Councilmember Ahmad Zahra, who along with Councilmember Shana Charles voted against the anti-camping enforcement policy, said the new restrictions are useless and unkind. 

“I think this is way too much,” he said. “I will not be supporting this, both on principle and in practice. For practical purposes, this doesn’t serve anything. It doesn’t solve the problem.”

His rebuke led to brief melodrama at the dais when Mayor Fred Jung compared Zahra’s moral appeal to a “campaign speech” and then chastised him for not also in that speech standing up for California taxpayers who have footed the bill of what a 2024 statewide audit found to be billions of dollars of unaccounted for spending on homeless programs. 

Zahra said he has stood up against that unaccounted-for spending, and that he wasn’t making a campaign speech. “I’m not running for anything,” he said. “I think you’re the one running.” 

Jung recently announced his candidacy in the 2026 race for the Fourth District seat on the OC Board of Supervisors. He says on his campaign website that reducing homelessness is one of his top priorities. 

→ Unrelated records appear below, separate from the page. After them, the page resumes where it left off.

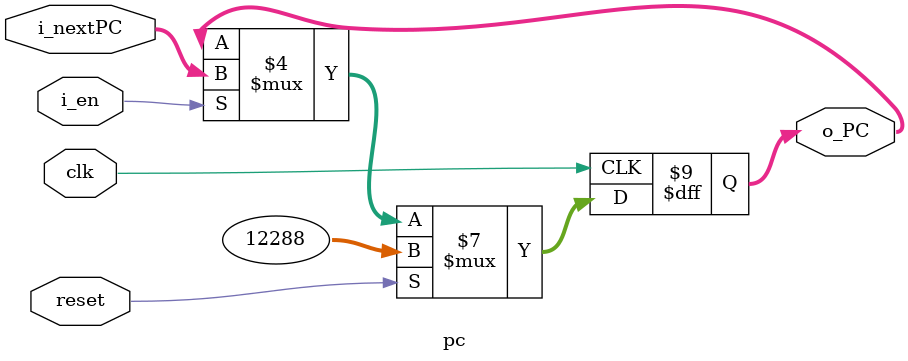
<source format=v>
`timescale 1ns / 1ps
module pc(
	input clk,
	input reset,
	input i_en,
	input [31:0] i_nextPC,
	/**************/
	output reg [31:0] o_PC);
	
	initial begin
		o_PC <= 32'h00003000;
	end
	
	always @(posedge clk) begin
		if(reset) begin
			o_PC <= 32'h00003000;
			// reset to 0x00003000
		end
		else if(i_en) begin
			o_PC <= i_nextPC;
		end
		else begin
			o_PC <= o_PC;
		end
	end

endmodule

</source>
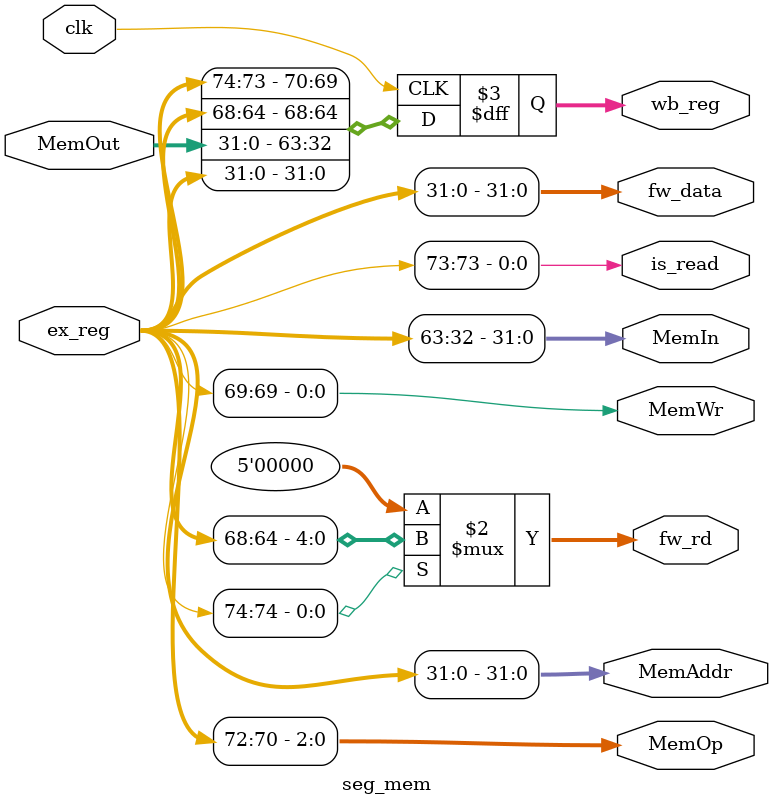
<source format=v>
`timescale 1ns / 1ps


module seg_mem(
    input clk,
    input [74:0] ex_reg,
    input [31:0] MemOut,
    output [2:0] MemOp,
    output MemWr, 
    output [31:0] MemAddr, MemIn,
    output reg [70:0] wb_reg,    // [70:69] wb_ctl, [68:64] rd, [63:32] MemOut, [31:0] ALUresult
    output is_read,
    output [4:0] fw_rd,
    output [31:0] fw_data
    );

    assign MemOp = ex_reg[72:70];
    assign MemWr = ex_reg[69];
    assign MemAddr = ex_reg[31:0];
    assign MemIn = ex_reg[63:32];
    always @ (negedge clk) begin
        wb_reg <= {ex_reg[74:73], ex_reg[68:64], MemOut, ex_reg[31:0]};
    end

    assign is_read = ex_reg[73];
    assign fw_rd = ex_reg[74] ? ex_reg[68:64] : 5'b0;
    assign fw_data = ex_reg[31:0];
endmodule

</source>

Jung and Zahra also butted heads in December when each voted for himself to become mayor, a position appointed by and among the councilmembers. After winning that vote, Jung refused to support Zahra’s bid for vice mayor. 

“You may think all of us are cruel here that support this item tonight,” Jung said to the council audience. “But we had a study that was done, and when you look at the numbers, our point-in-time count has not gone down and our shelter numbers availability in terms of beds has quadrupled in that time.”

“So it’s not as if Fullerton hasn’t done our part,” he continued. “It’s not as if this City Council, or iterations of it before us, haven’t done their part. We’re not getting that count down. So, at this point, enforcement has to be the next mechanism in order to make sure that those that require services get those services.”